The other lesson to be learnt from these games is administrative, especially at the level of athletes’ training at two levels. First, countries whose athletes won medals should try to strengthen Tokyo’s victories. This entails a close and in-depth follow up of these sportsmen and women. For other countries, sports policies should immediately give priority to athletes’ training for international competitions. As I have been saying since I was elected as ANOCA President, high-level performances have to be prepared well ahead; this should not be the duty of federations alone, but involve all sports partners: Governments, NOCs, Federations, clubs, etc. The concept « together » included in IOC’s motto is far from being pointless. It should encourage us to work in synergy for the fulfillment of our athletes; we are at their service. The era of great omnipotent and omniscient leaders is over. The time now is for collective management of the participation in international events, with the athlete being at the centre of all concerns.

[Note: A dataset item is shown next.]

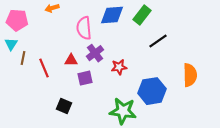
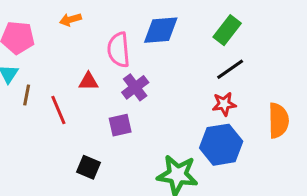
green rectangle: (142, 15) -> (227, 30), moved
red triangle: (71, 60) -> (88, 81), moved
red star: (119, 67) -> (224, 104), moved

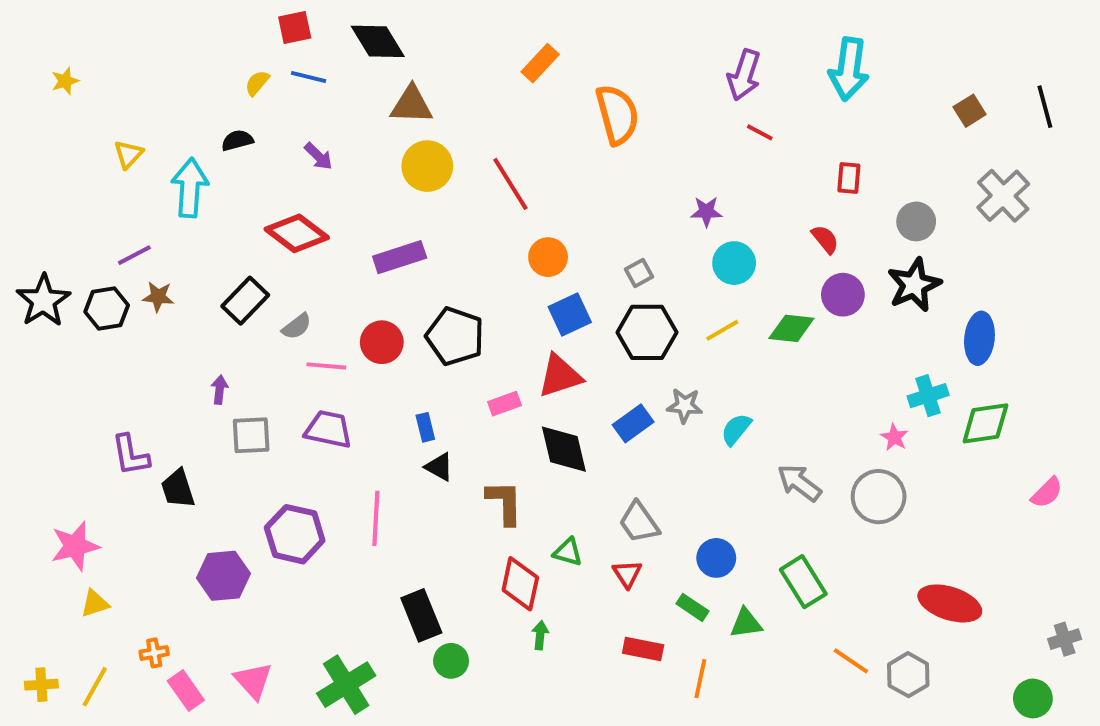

African countries should make more efforts to provide adequate conditions to better prepare and follow-up their athletes. This entails well structured and powerful technical departments at the level of federations and NOCs, a good talents detection policy, good cooperation relationships between the various stakeholders of the national sports movement, as well as adequate planning and the private sector’s financial support.
Each country should develop a strategic frame of reference to prepare for competitions and follow-up athletes. Everything must be planned: targeting athletes, assessing their potential, setting objectives, training staff, adequate means to improve their performances, follow-up modalities, funding of training campaigns, and so on. Such are some aspect which should draw our attention starting today, because the hierarchy of countries reminds us every four years that medal rankings are not a matter of chance.The human capital is available, it is just a matter of harnessing it ; for Paris 2024 is already around the corner, and tomorrow must be prepared now!
Today, let’s be faster and stronger!